Le fait est que j’eus le temps de boire deux verres en l’attendant. Elle arriva vers les six heures moins le quart. Trois quarts d’heure de retard, c’est dans la moyenne pour Yasmin ; en fait, je ne l’avais pas vraiment escomptée avant six heures du soir. J’avais envie d’avoir deux verres d’avance. Je n’avais eu que quatre heures de sommeil durant lesquelles je m’étais débattu avec d’horribles cauchemars. J’avais envie d’absorber un minimum d’alcool, de me taper un bon repas et d’avoir Yasmin pour me tenir la main pendant que je lui racontais mes épreuves.
« Marhaba ! » lança-t-elle gaiement tout en se frayant un passage entre les tables de fer et les chaises.
Je fis signe à Ahmed, notre garçon, et il prit sa commande d’apéritif et nous laissa des menus. Je contemplai Yasmin tandis qu’elle étudiait la carte. Elle portait une robe d’été à l’européenne, en coton léger, jaune, imprimée de papillons blancs. Elle avait brossé en arrière son épaisse toison de longs cheveux bruns. Autour de son cou bronzé, elle portait un croissant d’argent au bout d’une chaîne du même métal. Elle était adorable ; ça m’embêtait de la tracasser avec mes nouvelles. Je décidai de retarder l’échéance le plus possible.
« Eh bien, dit-elle en me souriant, comment s’est passée la journée ?
— Tamiko est morte. » Je me sentais comme un idiot. Il devait bien y avoir moyen d’entamer mon histoire autrement que par ce choc affreux.
Elle me regarda, les yeux ronds. Elle murmura une phrase en arabe destinée à chasser le mauvais œil.
Je respirai un bon coup puis crachai le morceau. Je commençai mon résumé dès la veille aux aurores, avec mon enthousiasmante entrevue matinale avec les Sœurs. Puis je lui décrivis toute ma journée, pour conclure avec mon renvoi par Okking et mon triste et solitaire tour à la maison.
Je vis une larme rouler lentement sur ses joues délicatement poudrées.
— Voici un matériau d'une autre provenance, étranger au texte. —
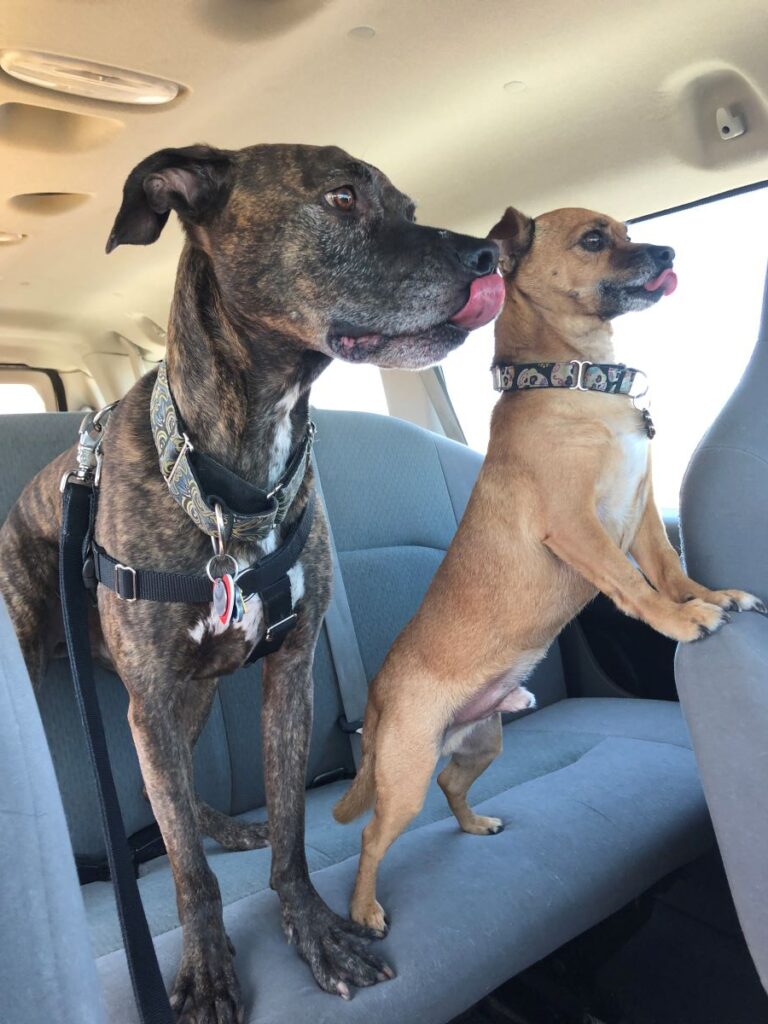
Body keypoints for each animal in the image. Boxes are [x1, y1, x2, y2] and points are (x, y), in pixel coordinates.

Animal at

Pendant plusieurs secondes, elle resta incapable de parler. Je ne savais pas qu’elle serait contrariée à ce point ; je me reprochai ma maladresse.
« J’aurais voulu être avec toi la nuit dernière », dit-elle enfin. Elle ne se rendait pas compte de la force avec laquelle elle m’étreignait la main. « J’avais un rendez-vous, Marîd, un client de la boîte. Ça fait des semaines qu’il vient pour me voir et finalement, hier soir, il m’a offert deux cents kiams pour que je sorte avec lui. C’est un type sympa, je suppose, mais…»
Je levai la main. Je n’avais pas envie d’entendre ça. Peu m’importait comment elle s’arrangeait pour payer son loyer. J’aurais bien aimé, moi aussi, l’avoir auprès de moi, la nuit dernière. J’aurais bien aimé qu’elle me tienne dans ses bras entre deux cauchemars. « Enfin, tout est réglé, je suppose, maintenant, lui dis-je. Laisse-moi claquer le restant de ces cinquante kiams avec ce dîner, et ensuite on se paie la tournée des grands ducs.